▶ _WORK TO BE COMPLETED_
Take the line that has "(455, 629) = (531, 651): blue" in it and every line after it to the end of the entries, and reproduce them exactly.

(Scene image comparisons)
_ _ _ _ _ _ _
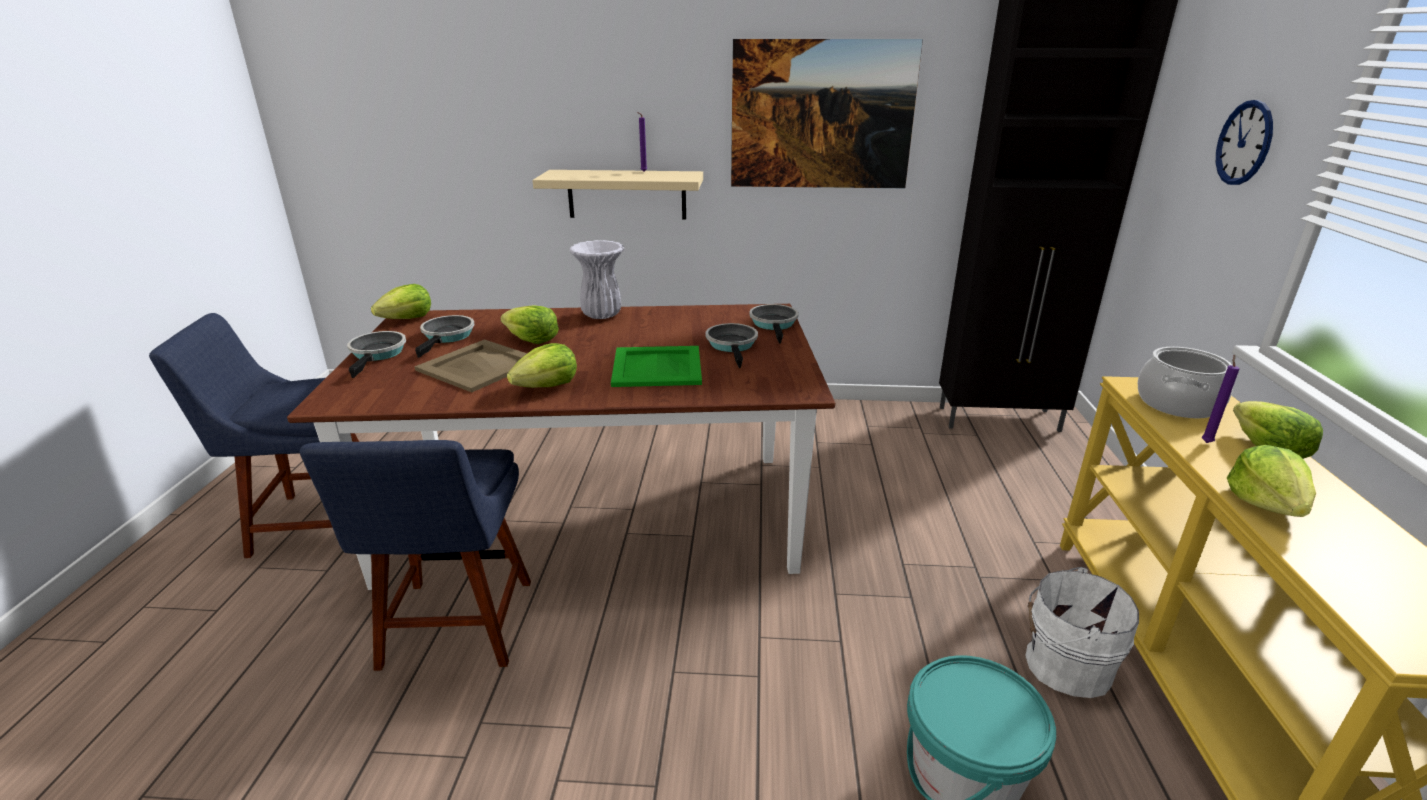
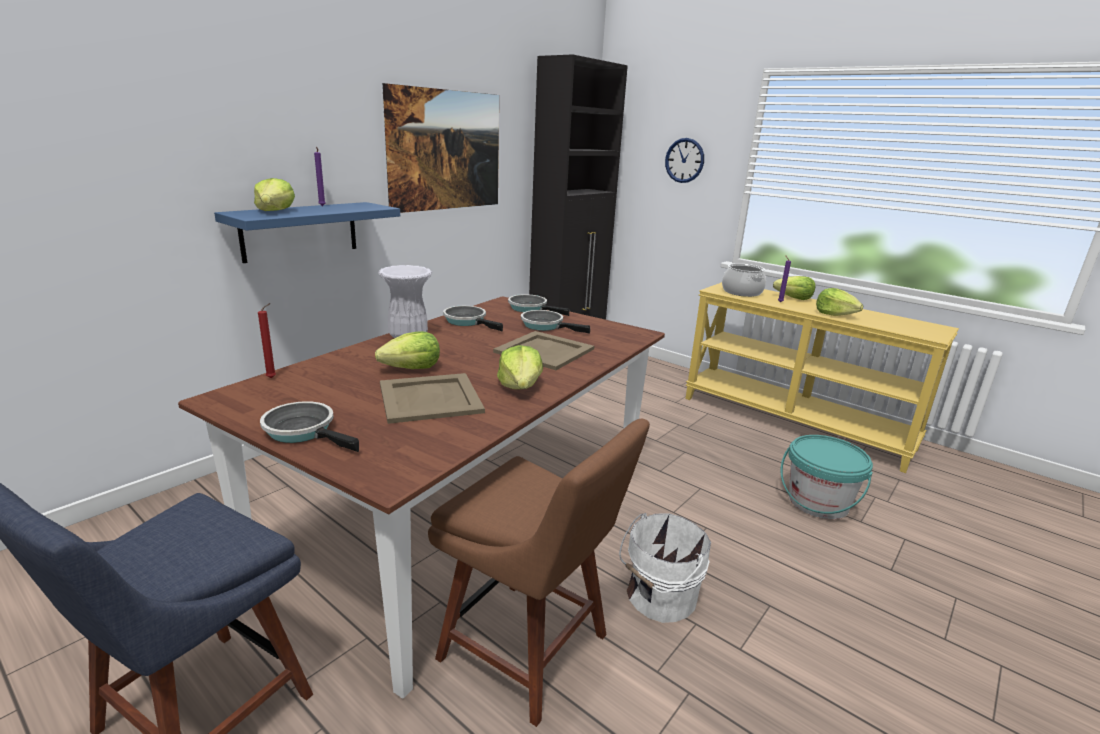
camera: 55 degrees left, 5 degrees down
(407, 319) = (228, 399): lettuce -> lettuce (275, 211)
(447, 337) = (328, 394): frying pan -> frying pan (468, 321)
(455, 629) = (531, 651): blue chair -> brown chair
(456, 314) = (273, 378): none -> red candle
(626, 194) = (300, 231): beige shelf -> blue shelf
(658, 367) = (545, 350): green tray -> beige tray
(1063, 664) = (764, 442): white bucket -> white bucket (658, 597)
_ _ _ _ _ _ _
▶ _TASK OUTPUT_
(455, 629) = (531, 651): blue chair -> brown chair
(456, 314) = (273, 378): none -> red candle
(626, 194) = (300, 231): beige shelf -> blue shelf
(658, 367) = (545, 350): green tray -> beige tray
(1063, 664) = (764, 442): white bucket -> white bucket (658, 597)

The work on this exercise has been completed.